Her canlı yalnızca organlardan, dokulardan, hücrelerden, moleküllerden vb. ibaret değildir. Ne olursa olsun bireysel bileşenlerin kimyasal veya fiziksel analizinin ötesinde, aslında yaşamı oluşturan başka bir şey var, soyut bir şey, bir enerji.

Ancak geleneksel tıp organizmada bir hastalık olması durumunda bu önemli faktörü göz ardı eder. Hastalık teorileri genellikle organizmayı cansız bireysel parçaların toplamı olarak görür.

Dr. Raik bir konuşmasında: “Hastalık yoktur ama belirtileri vardır.
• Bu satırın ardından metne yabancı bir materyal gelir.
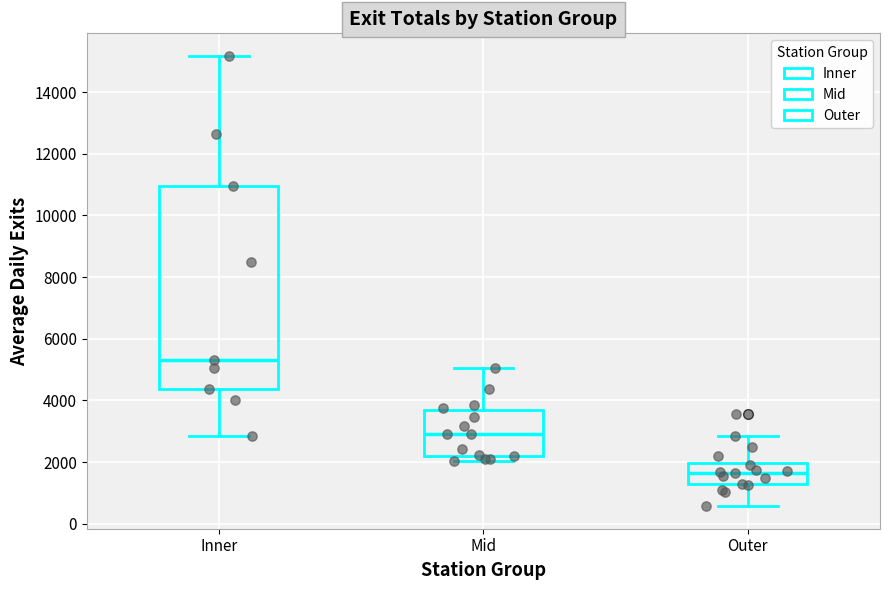

Which box is the tallest, from its lower edge to its upper edge?

Inner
Hasta, doktordan teşhis alır almaz kendisini doktorun büyülü alanında buluyor ve  doktor da eski usule göre aldığı eğitimin çerçevesinde hastanın semptomlarını değerlendiriyor.

Hasta tanıyı alır almaz ve doktorun söylediklerini kabul eder etmez, o zaman tanı aldığı hastalıkla ilgili doktorun verdiği bilgilerin “morfogenetik alanına” bağlanıyor.  

Sonuç olarak hasta, doktorun ağzından çıkan “hayalet görüntüyü, örneğin kanseri ya da diyabeti kabul ettiğinde, diyabet veya kanser tanısında belirlenmiş rolü üstlenir. Daha sonra şöyle diyor: “Tanrıya şükür doktor, çektiğim acıya artık bana bir isim verdin, bana zaten yardım ettin.”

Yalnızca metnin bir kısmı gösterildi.